■ **Task requirements**
Produce a verbatim transcript of the entries below, excluding pictures.

[[ Records to use, beginning ]]

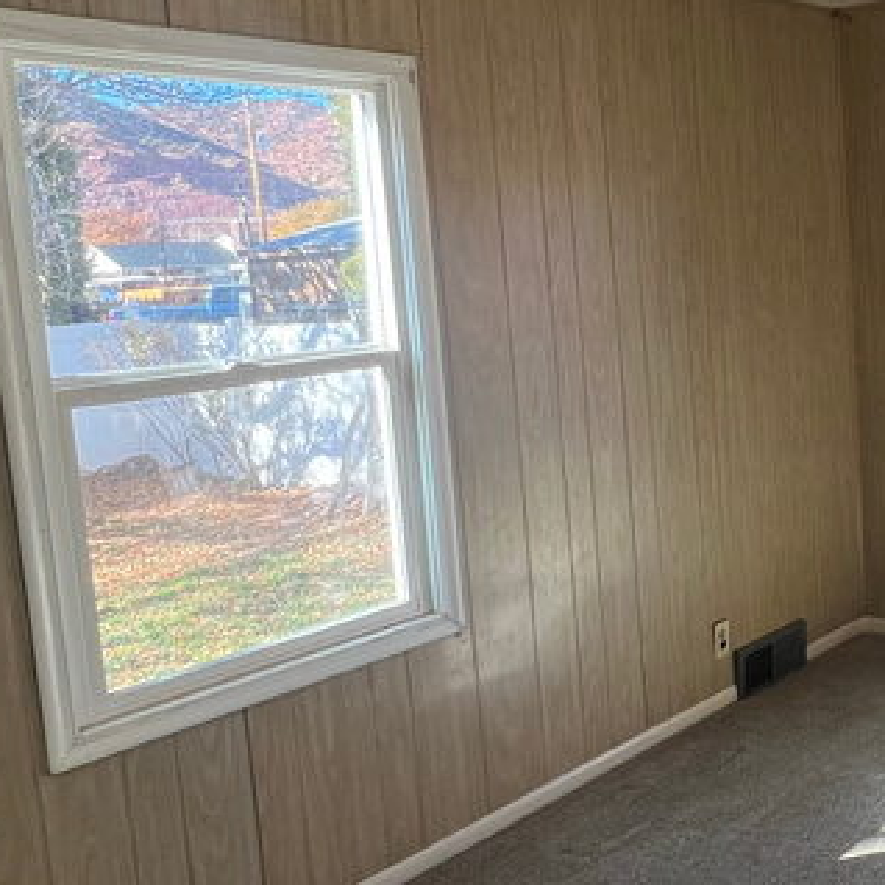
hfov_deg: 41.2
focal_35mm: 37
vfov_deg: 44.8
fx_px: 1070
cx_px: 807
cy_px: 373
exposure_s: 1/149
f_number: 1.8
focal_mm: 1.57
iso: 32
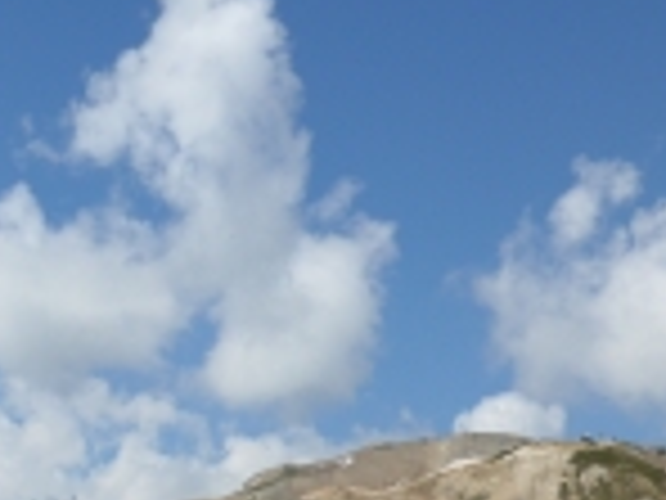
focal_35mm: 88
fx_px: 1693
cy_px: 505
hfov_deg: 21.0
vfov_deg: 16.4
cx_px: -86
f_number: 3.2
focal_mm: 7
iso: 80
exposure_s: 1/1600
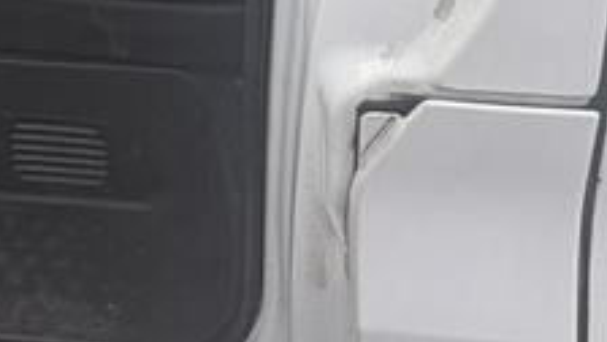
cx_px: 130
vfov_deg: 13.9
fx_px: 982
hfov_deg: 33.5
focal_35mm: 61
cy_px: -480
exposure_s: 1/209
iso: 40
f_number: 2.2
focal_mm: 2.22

[[ Records to use, end ]]

■ **Answer for this exercise**
hfov_deg: 41.2
focal_35mm: 37
vfov_deg: 44.8
fx_px: 1070
cx_px: 807
cy_px: 373
exposure_s: 1/149
f_number: 1.8
focal_mm: 1.57
iso: 32
focal_35mm: 88
fx_px: 1693
cy_px: 505
hfov_deg: 21.0
vfov_deg: 16.4
cx_px: -86
f_number: 3.2
focal_mm: 7
iso: 80
exposure_s: 1/1600
cx_px: 130
vfov_deg: 13.9
fx_px: 982
hfov_deg: 33.5
focal_35mm: 61
cy_px: -480
exposure_s: 1/209
iso: 40
f_number: 2.2
focal_mm: 2.22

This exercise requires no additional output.